If there’s one thing the British absolutely bloody love, it’s moaning about the weather. And if there is another thing the British absolutely bloody love it’s the Second World War, which apparently We Won.
Actor David Haig’s self-written play ‘Pressure’ manages to impressively combine the two, being an account of the days leading up to the Normandy Landings, during which rival British and American weathermen argued over exactly when D-Day should be.
General Eisenhower (Malcolm Sinclair) is keen that the invasion should occur on Monday, June 5, 1944, and is assured by his countryman Col Krick (Philip Cairns) that the current good weather will hold. But the Brits’ best man, the softly spoken Scottish meteorologist Captain James Stagg (Haig) thinks he can spy danger.
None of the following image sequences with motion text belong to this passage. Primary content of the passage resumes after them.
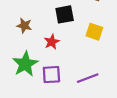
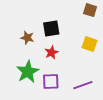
black square: (65, 14) -> (51, 28), moved

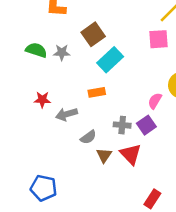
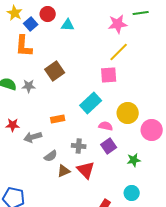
cyan rectangle: (110, 60) -> (91, 103), moved
pink semicircle: (155, 101) -> (106, 126), turned 72
purple square: (146, 125) -> (109, 146), moved
brown triangle: (104, 155) -> (64, 171), turned 32

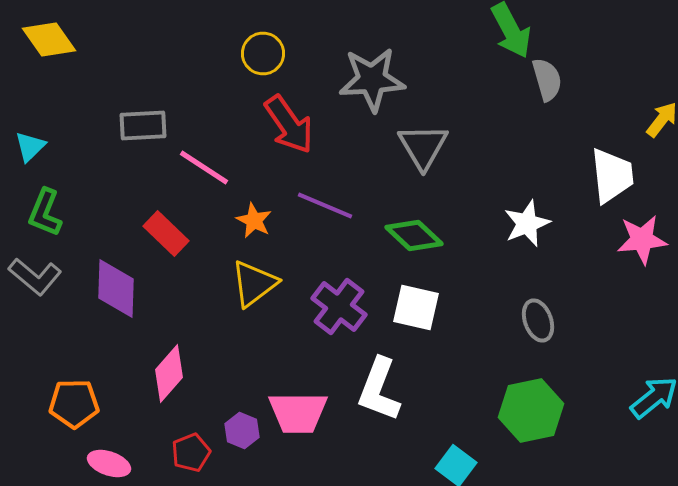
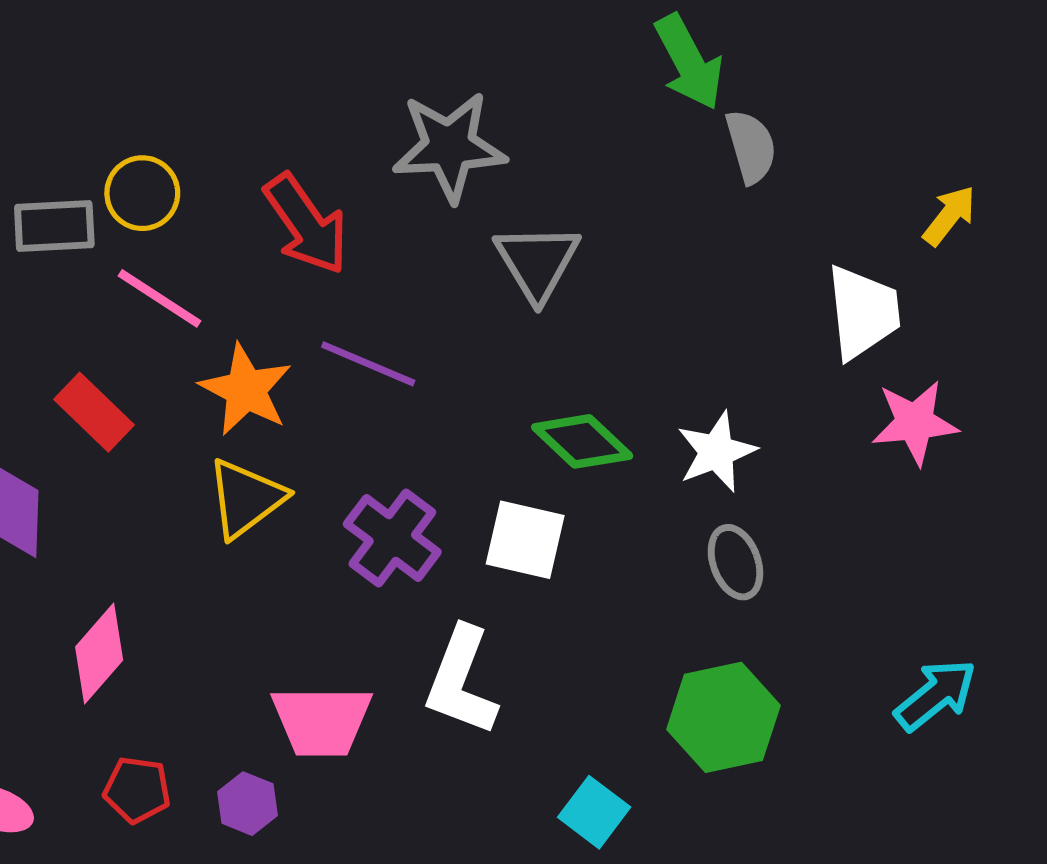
yellow circle: (263, 54) -> (142, 193), moved
orange star: (254, 220) -> (246, 390), size x1.5
white star: (527, 224) -> (717, 452), moved
green diamond: (414, 236) -> (582, 441), moved
purple hexagon: (242, 430) -> (247, 804), moved
red pentagon: (191, 452) -> (137, 790), turned 30

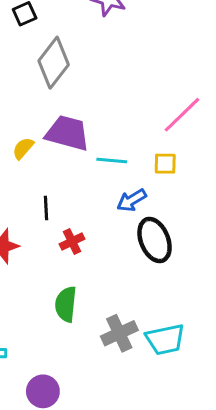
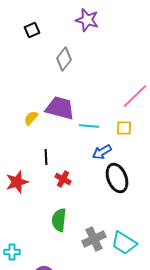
gray diamond: (54, 63) -> (64, 59), moved, size x0.7
red cross: (72, 242) -> (63, 179), turned -35
cyan trapezoid: (165, 339) -> (124, 243), turned 44

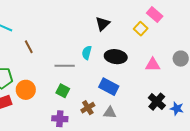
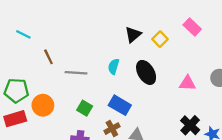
yellow square: (141, 29) -> (160, 39), moved
black ellipse: (116, 57) -> (146, 72), turned 50
gray line: (65, 66) -> (76, 73), moved
blue rectangle: (109, 87) -> (120, 105), moved

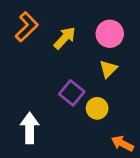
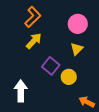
orange L-shape: (27, 27) -> (33, 17), moved
yellow arrow: (65, 38) -> (34, 41), moved

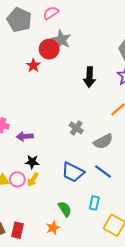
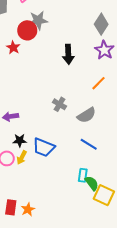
gray star: (61, 40) -> (38, 20), turned -30
blue trapezoid: (73, 172) -> (44, 147), moved
green semicircle: (65, 209) -> (92, 183), moved
orange star: (53, 228) -> (28, 209), moved

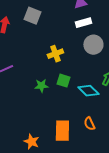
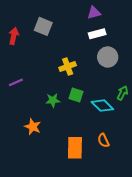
orange star: (31, 142) -> (33, 127), moved

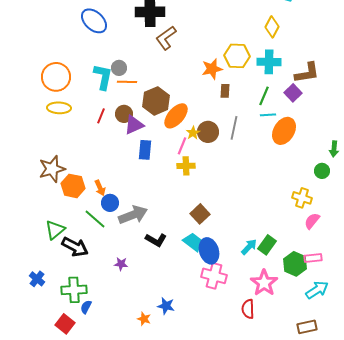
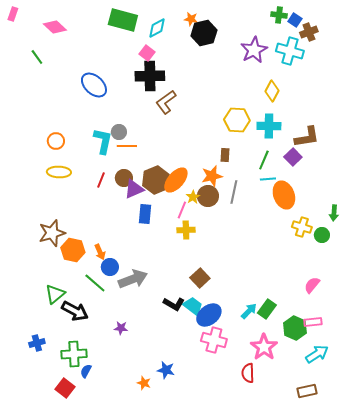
orange star: (212, 69) -> (212, 176), moved
orange circle: (56, 77) -> (56, 141), size x0.6
brown hexagon: (156, 101) -> (156, 180), moved
orange ellipse: (284, 131) -> (284, 195), turned -52
yellow cross: (302, 198) -> (302, 227), moved
black L-shape: (156, 240) -> (174, 304), moved
blue ellipse: (209, 251) -> (209, 315), turned 70
blue cross: (37, 279) -> (37, 343), turned 35

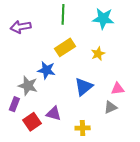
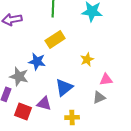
yellow star: (98, 54) -> (87, 59), moved
blue triangle: (84, 87) -> (64, 87), moved
red square: (32, 122) -> (23, 111), turned -36

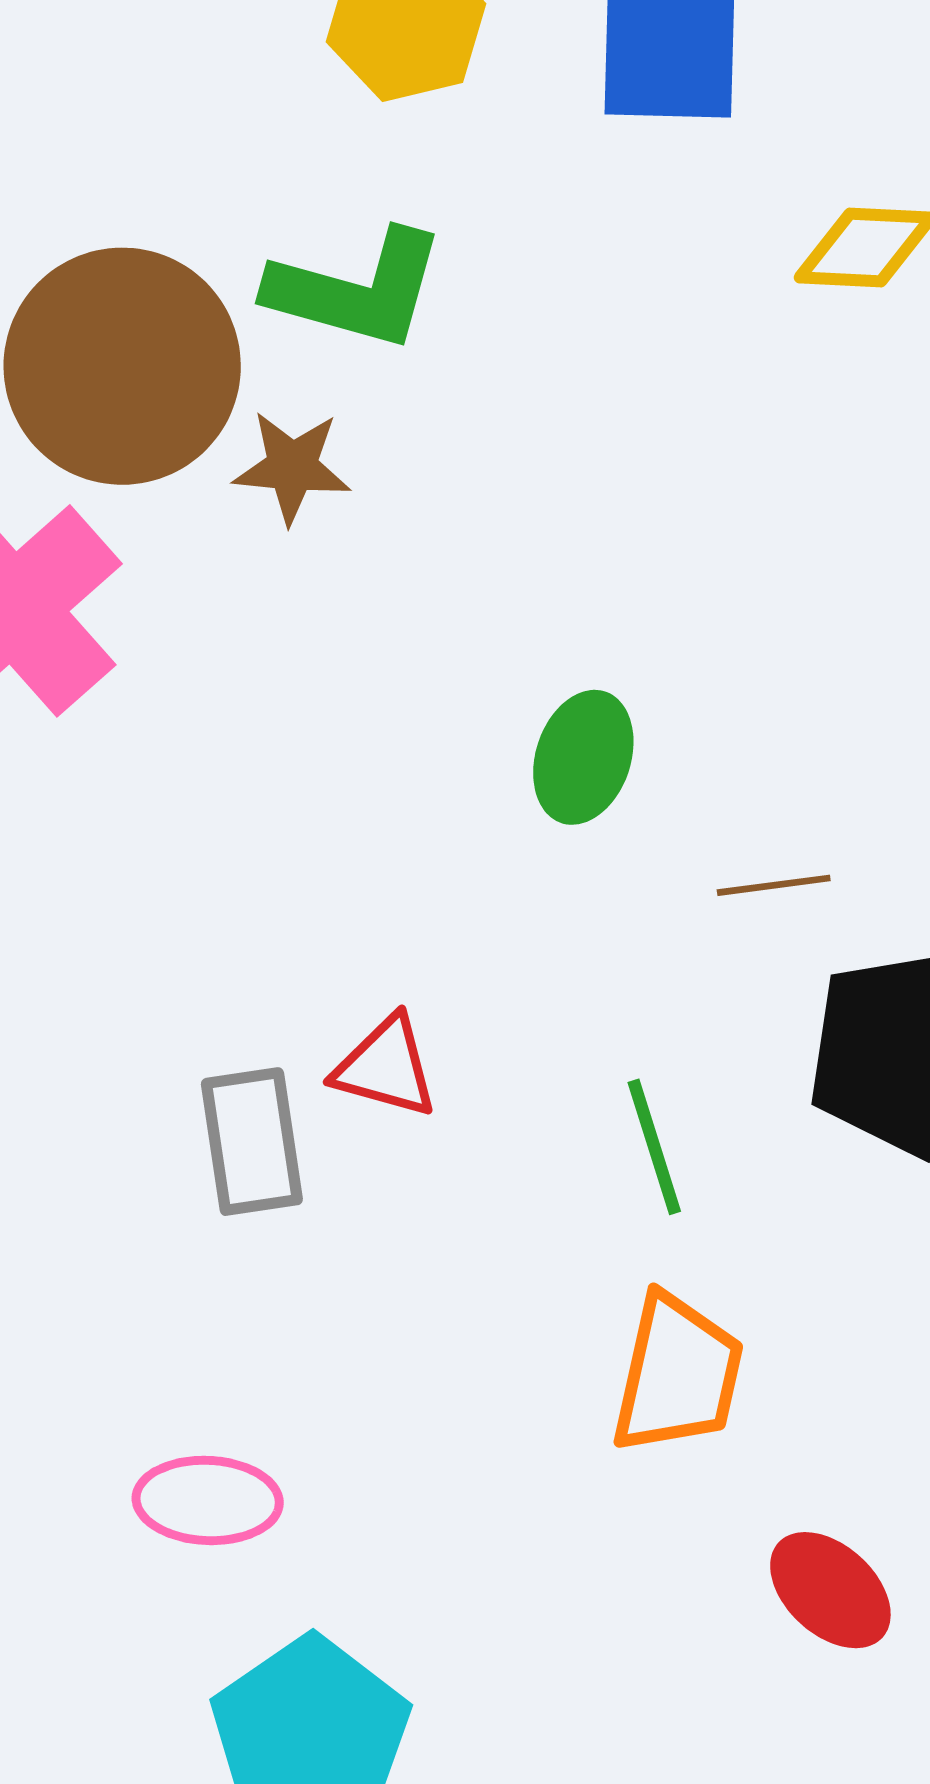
It’s kind of the Second World War equivalent to ‘Rogue One’: we know how things turn out, and realistically these events are just a footnote. But the sizeable franchise fanbase are liable to enjoy it, especially as we get a sprinkling of historical big beasts, notably Sinclair’s bluff Eisenhower, and Laura Rogers as his super-efficient British attaché Kay Summersby (who rumours persist the General had an affair with).
Haig’s inexperience as a playwright does show a bit. The whole thing could do with a dramaturgical kick up the arse, especially the first 45 minutes or so of John Dove’s production, which mostly consists of people shouting ‘DAMMIT’ whilst looking at weather maps. Though the characters benefit from Haig having done his homework, there’s an underlying thinness, especially to Summersby – preposterously saintly – and Eisenhower – a 2-D brash Yankee (their putative romance feels shoehorned in, rather than examined).
And yet Haig’s relatively simplistic approach has propelled this production to the West End after opening at the Park Theatre a couple of weeks ago. Where a more jaded writer might have felt obliged to tie themselves up into convoluted moral and symbolic knots about the whole thing, Haig just knuckles down and tells a little-known story straightforwardly, with feeling.
As decision time approaches, and emotions fray, the tension finally builds. The title is revealed to have several meanings: the obvious meteorological one, but also the blood pressure of Stagg’s unseen wife, who is about to go into a dangerous labour. All this ramps up the emotional pressure on the initially self-contained Stagg. It pays dividends: Haig’s speciality as a performer is pushing on while looking like he’s on the edge of a breakdown. Here, he wrings it for pathos rather than the usual laughs, and he becomes increasingly magnetic as he does so, a man pushing on beyond all sensible endurance in once-in-a-lifetime circumstances.
In all honesty, you’ll probably enjoy ‘Pressure’ exactly as much as you expect you will. It’s an old-fashioned show with a large, entirely white cast telling a story about plucky Brits and impetuous Yanks triumphing over the odds. But it’s also got a big, beating human heart, and a deft avoidance of actual jingoism. James Stagg may well have saved Europe, and his story deserves to live on.